A few weeks back the ‘Our Opinion’ column in the Tri-City Times contained an opinion regarding state funding of our schools. I guess I should say the dwindling state funding of our educational system.
That commentary did reinforce my rather low opinion of some of our lame duck senators who just left Lansing and some of their cohorts that remain. In December, during the lame duck session, our Republican led legislature redirected $180 million in sales tax revenues away from the School Aid Fund. Those dollars were then earmarked for road repair and environmental site cleanup. Do you really think a bunch of Republican hacks are going to leave millions to our new
Democratic governor to fix the damn roads? Where did that money go?
Our state ranks last in revenue for K-12 education with per-pupil funding declining by 15 percent since 1995. Yet for eight years we listened to the governor tell us about improvements to our educational system. A few years back our rainy day fund was so fat the boys in Lansing saw fit to donate $480 million to the Ilitch corporation to subsidize building of a hockey stadium in Detroit. That money could have provided a lot of vocational training for the children of Michigan.
I ran across a disturbing fact on one of the state websites: The Teachers Pension Fund is under- funded today by an astounding $29 billion dollars; the shortfall more than doubling since 2009. Total accrued unfunded liabilities for teachers, state employees and state police (excluding legislative pensions) equals $36 billion. At this point, their healthcare plan is also underfunded by billions.
A recent documentary about the Kentucky state teachers’ pension plan told a story of years of underfunding and poor investment choices of pension funds. For years the state told the teachers, ‘you are paid less than other states but we will make it up with a good pension plan.’ Well their pension plan is flat broke!
How much greed would over four trillion dollars in pension fund dollars spread across this country generate?
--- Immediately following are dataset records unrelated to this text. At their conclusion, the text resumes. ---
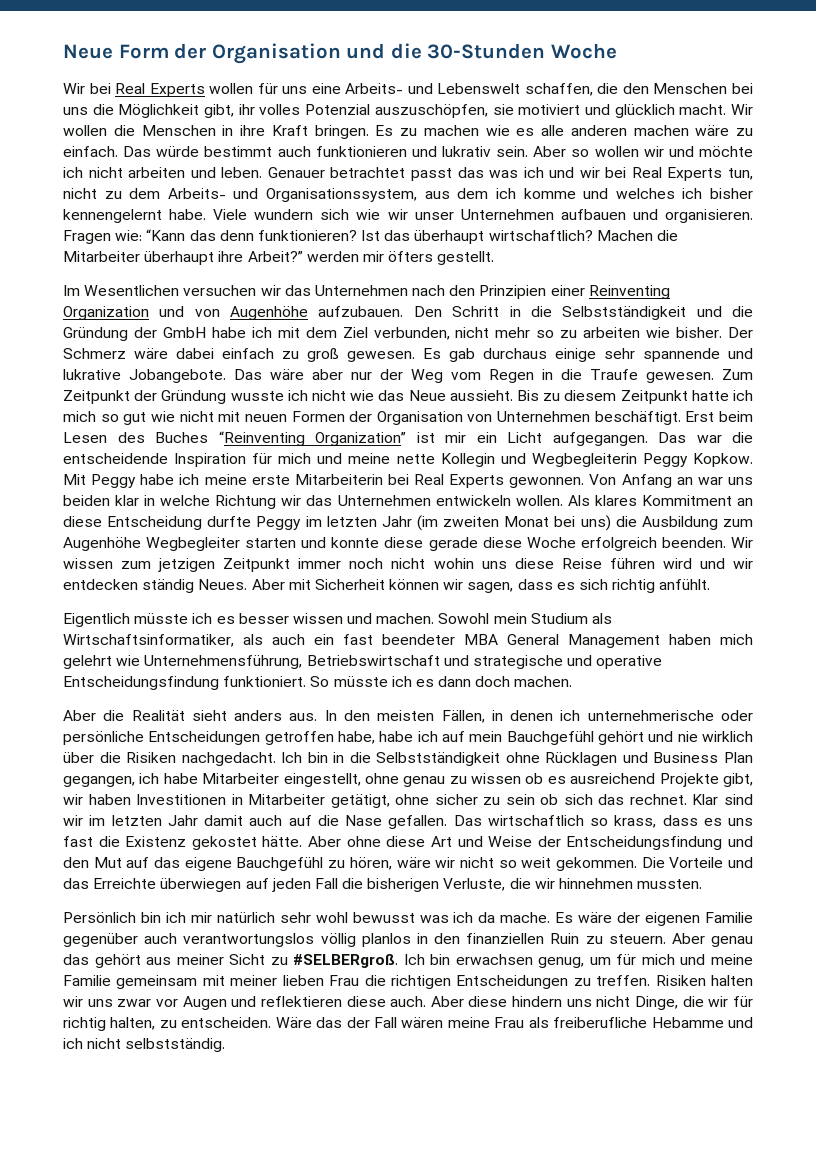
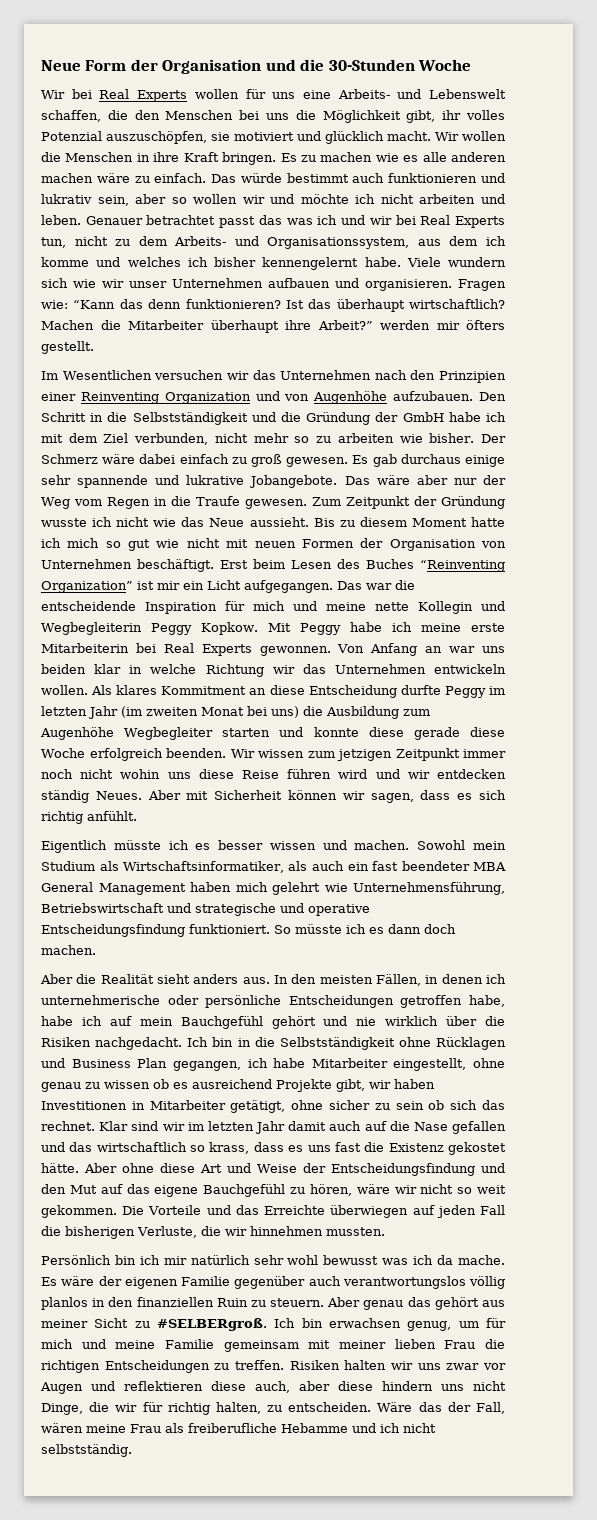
[496,146,567,157] sein. Aber -> [97,194,167,206] sein, aber
[620,390,688,404] Zeitpunkt -> [411,518,467,527] Moment
[388,815,482,829] gefallen. Das -> [452,1121,507,1134] [41,1142,93,1152] gefallen und das
[390,996,464,1007] auch. Aber -> [255,1381,330,1393] auch, aber
[374,1017,397,1028] Fall -> [475,1402,505,1414] Fall,

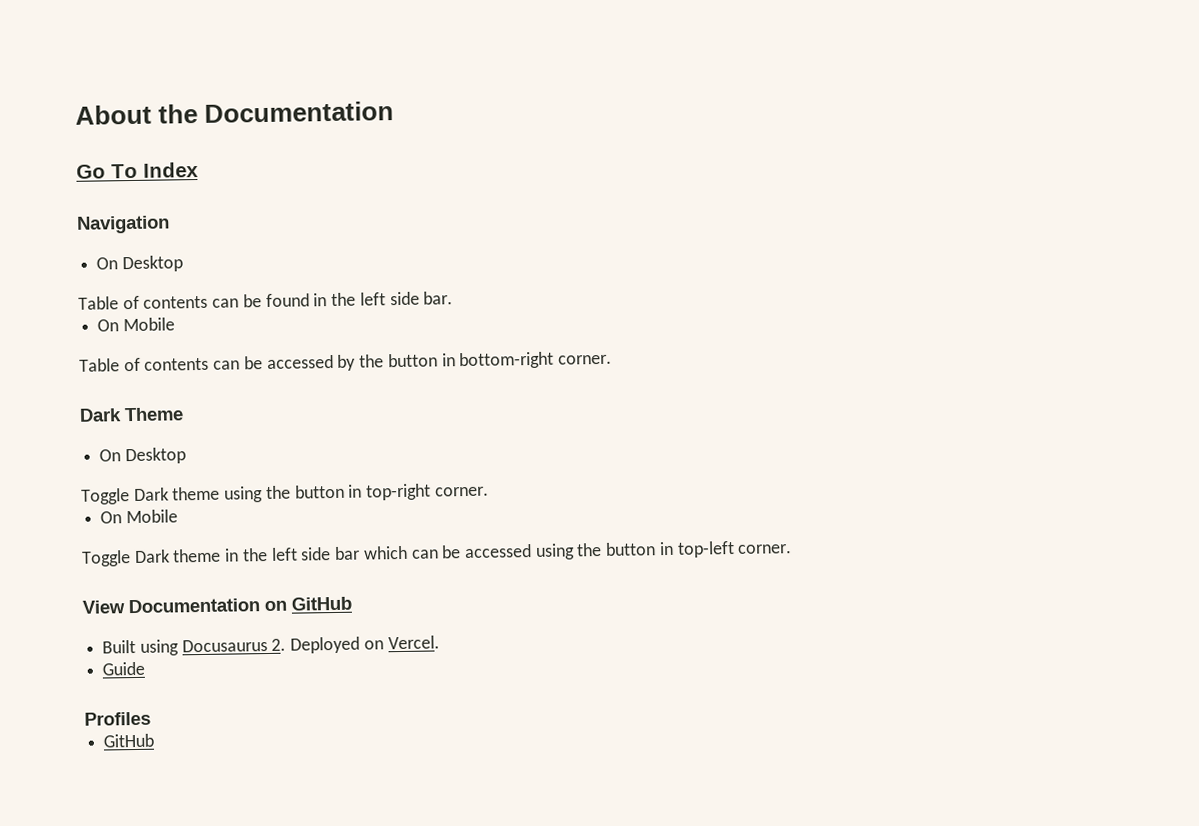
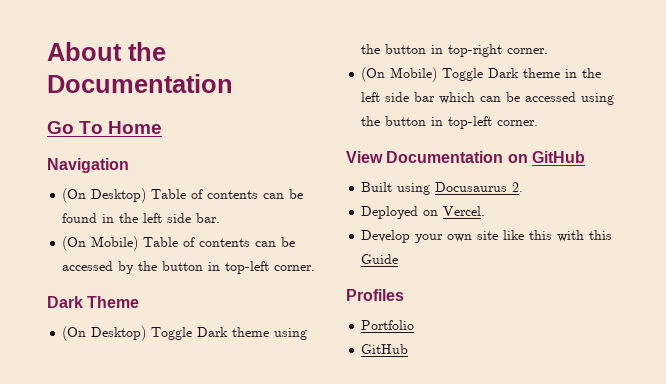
[143,161,199,178] Index -> [108,121,163,134] Home
[96,255,183,273] On Desktop // -> [62,188,147,203] (On Desktop)
[97,317,175,332] On Mobile // -> [62,236,139,251] (On Mobile)
[459,351,555,370] bottom-right -> [225,261,270,274] top-left
[99,447,186,465] On Desktop // -> [62,326,147,341] (On Desktop)
[100,509,178,524] On Mobile // -> [361,67,438,82] (On Mobile)
(287, 644) none -> (524, 187) //
(440, 642) none -> [361,230,613,243] Develop your own site like this with this
(151, 718) none -> [361,320,415,330] // Portfolio

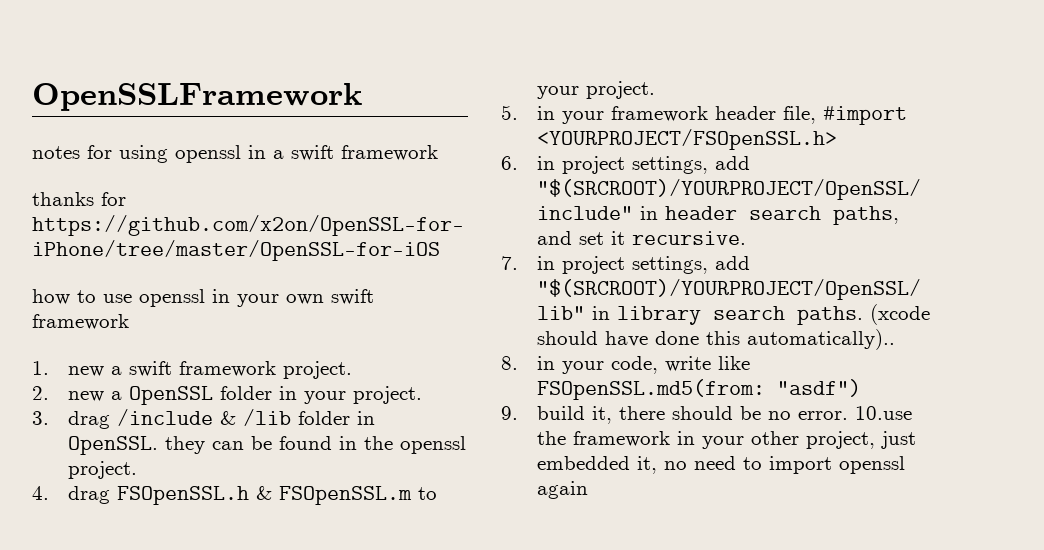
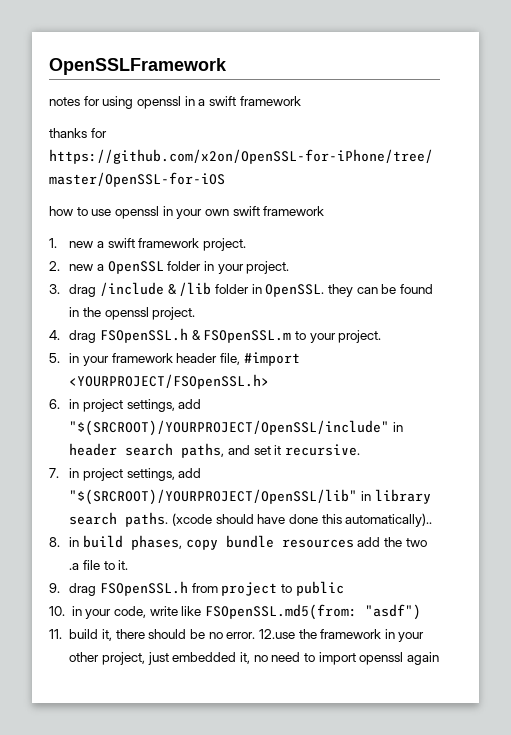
(556, 363) none -> [83,535,427,550] [69,560,129,570] [49,581,344,596] [49,606,82,616] build phases, copy bundle resources add the two .a file to it. // 9. drag FSOpenSSL.h from project to public // 10. in
[501,406,518,420] 9. -> [49,629,62,639] 11.
[855,406,913,420] 10.use -> [258,629,295,639] 12.use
It’s not difficult to find websites telling the same stories about states investing billions of dollars of pension money in new high risk hedge funds, funds with high fees and no history of success. Then that fund donates millions back to that party in campaign contributions.
Some of our politicians remind me of a peach I purchased last summer. It was a perfect peach—it had color, texture and the aroma made your month water. When I took a big bite, it had a quarter inch of meat and rest was brown mush to the pit. I believe some politicians are like that peach—they look good when you elect them but they just rot from the inside out just like that peach.
While reviewing a list of state lawmakers and the pension they are or will receive a name jumped out; Mr. Ken Sikkema, a former state senator, the same guy I mentioned in my last commentary. He’s the guy that told the lame ducks ‘don’t worry about a backlash from the voters— they have short memories.’ The website shows his pension at a meager $9,100 a month. Back then our lawmakers sure knew how to cut a big slice out of fat hog. Unfortunately we tax payers are that hog.
The State Constitution states by law these pensions have to be funded. A pension fund is dynamic and will experience periods of underfunding but at what point do the state legislators think there is a problem? The governor and legislature can’t raise two billion to fix the roads—what are their plans for the 36 billion dollar shortfall for the teachers, state employees and state police?